(Data excerpts)
Start of Block

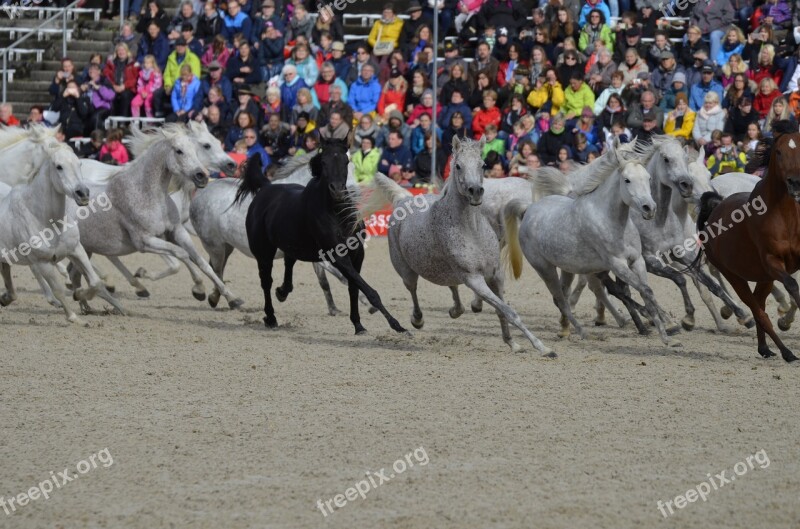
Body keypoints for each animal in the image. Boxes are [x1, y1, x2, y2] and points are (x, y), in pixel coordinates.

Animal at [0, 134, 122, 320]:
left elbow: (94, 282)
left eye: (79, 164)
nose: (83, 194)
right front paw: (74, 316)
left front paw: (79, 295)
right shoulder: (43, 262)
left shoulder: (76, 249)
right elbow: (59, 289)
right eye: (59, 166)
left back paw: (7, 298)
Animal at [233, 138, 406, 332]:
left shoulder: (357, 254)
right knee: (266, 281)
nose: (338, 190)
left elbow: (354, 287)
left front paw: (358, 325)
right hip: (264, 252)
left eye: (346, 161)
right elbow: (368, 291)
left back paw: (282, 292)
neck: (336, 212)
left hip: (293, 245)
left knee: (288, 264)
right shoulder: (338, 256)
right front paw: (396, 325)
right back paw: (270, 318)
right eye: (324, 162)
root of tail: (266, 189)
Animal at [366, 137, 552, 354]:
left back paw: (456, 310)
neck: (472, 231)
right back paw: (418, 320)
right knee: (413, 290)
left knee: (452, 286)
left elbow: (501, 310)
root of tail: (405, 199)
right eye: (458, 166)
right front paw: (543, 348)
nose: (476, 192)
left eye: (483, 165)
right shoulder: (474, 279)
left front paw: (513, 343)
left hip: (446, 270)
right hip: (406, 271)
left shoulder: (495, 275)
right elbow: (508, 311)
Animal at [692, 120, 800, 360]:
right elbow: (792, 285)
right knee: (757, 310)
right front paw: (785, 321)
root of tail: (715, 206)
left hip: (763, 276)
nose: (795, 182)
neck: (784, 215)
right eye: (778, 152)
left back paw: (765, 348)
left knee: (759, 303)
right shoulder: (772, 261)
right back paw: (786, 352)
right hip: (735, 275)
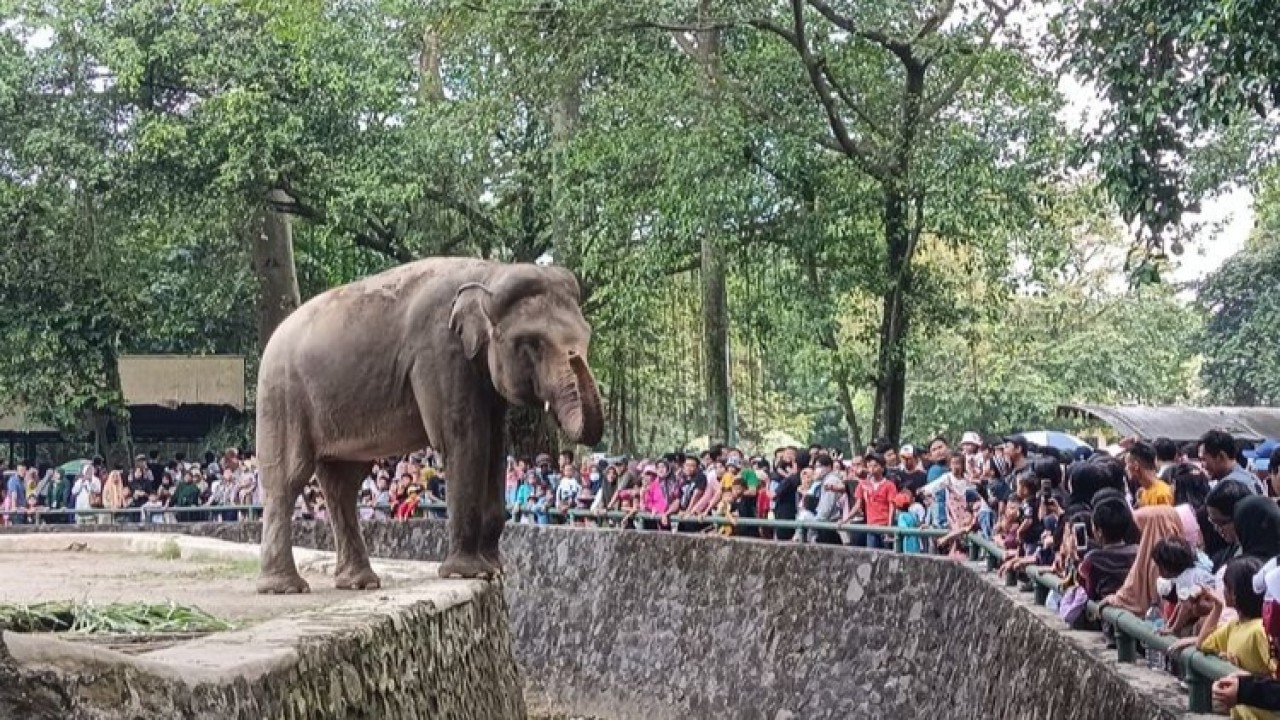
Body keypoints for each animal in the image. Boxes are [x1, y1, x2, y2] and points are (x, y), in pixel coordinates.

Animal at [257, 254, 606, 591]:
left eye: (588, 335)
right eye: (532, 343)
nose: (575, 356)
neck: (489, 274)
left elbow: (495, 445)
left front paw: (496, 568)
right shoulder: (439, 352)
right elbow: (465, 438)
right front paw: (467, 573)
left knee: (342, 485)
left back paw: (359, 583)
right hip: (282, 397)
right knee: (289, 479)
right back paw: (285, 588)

End of Block
Start of Block

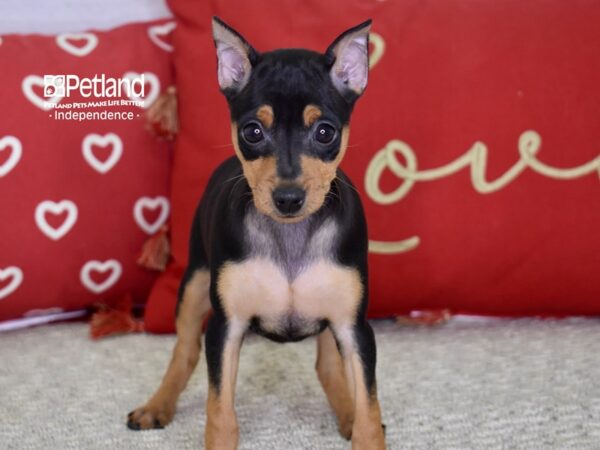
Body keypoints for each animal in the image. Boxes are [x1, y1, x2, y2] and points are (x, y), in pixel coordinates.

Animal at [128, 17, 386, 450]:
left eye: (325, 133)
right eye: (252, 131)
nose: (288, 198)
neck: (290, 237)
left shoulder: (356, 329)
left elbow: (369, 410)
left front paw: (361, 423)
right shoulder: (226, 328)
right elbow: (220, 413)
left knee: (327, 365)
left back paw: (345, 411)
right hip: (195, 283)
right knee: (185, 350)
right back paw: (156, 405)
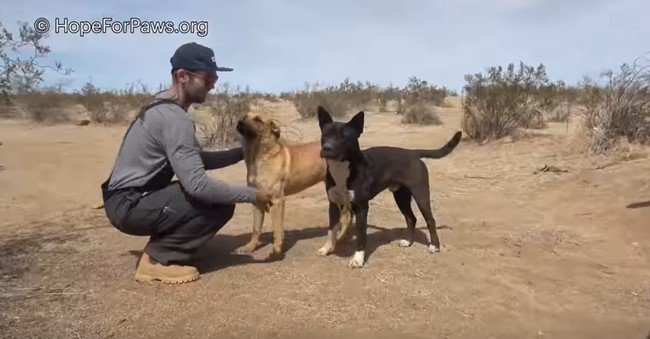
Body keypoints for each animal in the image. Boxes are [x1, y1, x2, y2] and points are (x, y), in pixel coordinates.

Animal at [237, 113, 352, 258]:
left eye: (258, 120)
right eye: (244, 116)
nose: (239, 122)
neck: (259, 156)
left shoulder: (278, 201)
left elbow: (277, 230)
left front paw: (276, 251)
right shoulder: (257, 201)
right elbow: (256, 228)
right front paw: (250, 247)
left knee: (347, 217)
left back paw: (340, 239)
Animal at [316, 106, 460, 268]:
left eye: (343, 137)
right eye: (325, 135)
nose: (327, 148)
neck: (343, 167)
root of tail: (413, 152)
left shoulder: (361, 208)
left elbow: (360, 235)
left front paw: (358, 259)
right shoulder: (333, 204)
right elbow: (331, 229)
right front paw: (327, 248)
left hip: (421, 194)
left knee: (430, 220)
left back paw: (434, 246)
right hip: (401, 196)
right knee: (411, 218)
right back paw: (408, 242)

End of Block
Start of Block

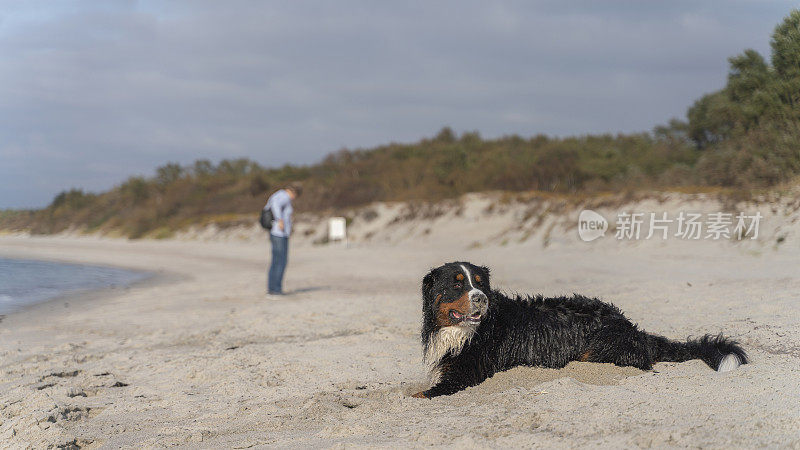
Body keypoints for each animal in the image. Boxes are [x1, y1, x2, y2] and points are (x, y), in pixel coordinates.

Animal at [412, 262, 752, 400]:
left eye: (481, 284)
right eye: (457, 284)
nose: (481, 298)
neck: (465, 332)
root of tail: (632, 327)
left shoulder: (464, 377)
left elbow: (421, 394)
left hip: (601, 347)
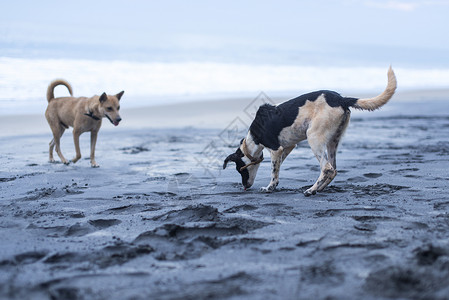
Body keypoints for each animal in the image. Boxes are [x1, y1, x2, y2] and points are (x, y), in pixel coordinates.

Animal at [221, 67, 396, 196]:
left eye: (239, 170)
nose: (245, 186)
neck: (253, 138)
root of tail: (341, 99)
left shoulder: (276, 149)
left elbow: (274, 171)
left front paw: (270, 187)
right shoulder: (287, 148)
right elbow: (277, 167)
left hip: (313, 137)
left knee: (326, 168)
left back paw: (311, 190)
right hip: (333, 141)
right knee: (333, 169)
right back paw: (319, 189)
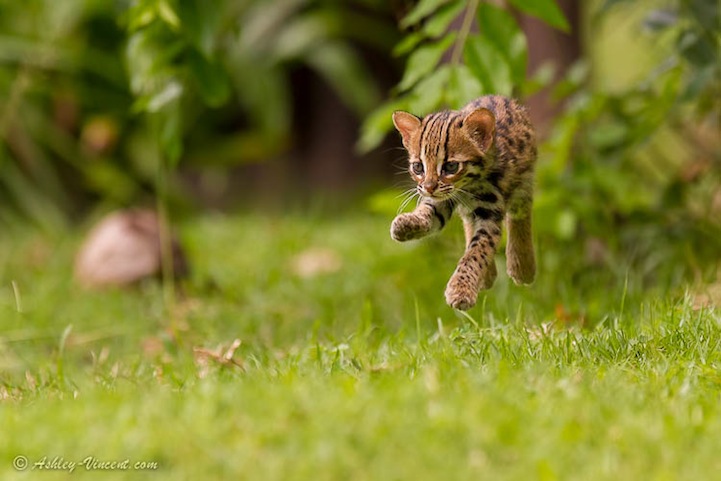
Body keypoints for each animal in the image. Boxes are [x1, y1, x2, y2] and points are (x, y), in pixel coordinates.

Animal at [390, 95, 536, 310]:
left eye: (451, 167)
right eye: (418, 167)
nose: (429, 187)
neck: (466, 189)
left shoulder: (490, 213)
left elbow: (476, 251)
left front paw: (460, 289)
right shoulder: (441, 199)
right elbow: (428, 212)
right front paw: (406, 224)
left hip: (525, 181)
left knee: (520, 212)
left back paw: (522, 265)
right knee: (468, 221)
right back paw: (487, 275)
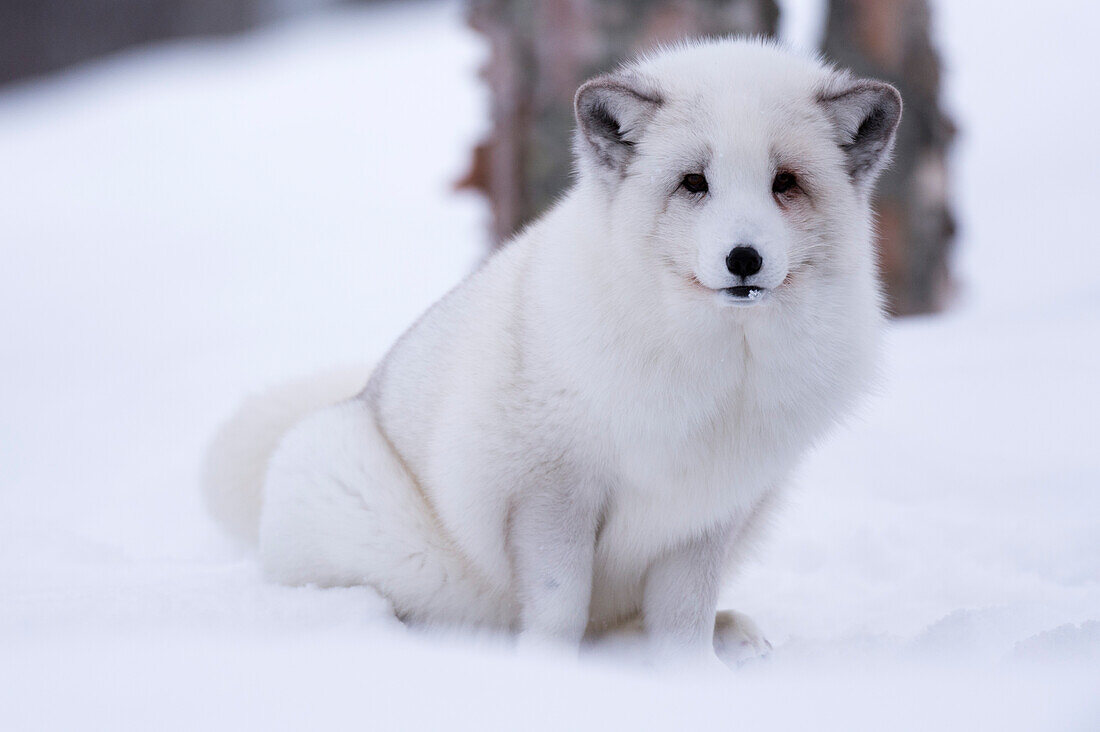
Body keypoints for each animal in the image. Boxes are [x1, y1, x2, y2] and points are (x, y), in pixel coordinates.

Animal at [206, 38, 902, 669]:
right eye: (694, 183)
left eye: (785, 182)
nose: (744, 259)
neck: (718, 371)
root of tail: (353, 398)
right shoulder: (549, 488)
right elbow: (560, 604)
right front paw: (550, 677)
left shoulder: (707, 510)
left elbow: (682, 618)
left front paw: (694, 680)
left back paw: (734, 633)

End of Block

▶ **What to do**: Using the records above, copy word for word the line with "left eye: (588, 335)", the line with "right back paw: (285, 588)", and every line between them.

▶ **Answer section**:
left eye: (588, 335)
right eye: (532, 343)
nose: (575, 356)
neck: (489, 274)
left elbow: (495, 445)
left front paw: (496, 568)
right shoulder: (439, 352)
right elbow: (465, 438)
right front paw: (467, 573)
left knee: (342, 485)
left back paw: (359, 583)
right hip: (282, 397)
right knee: (289, 479)
right back paw: (285, 588)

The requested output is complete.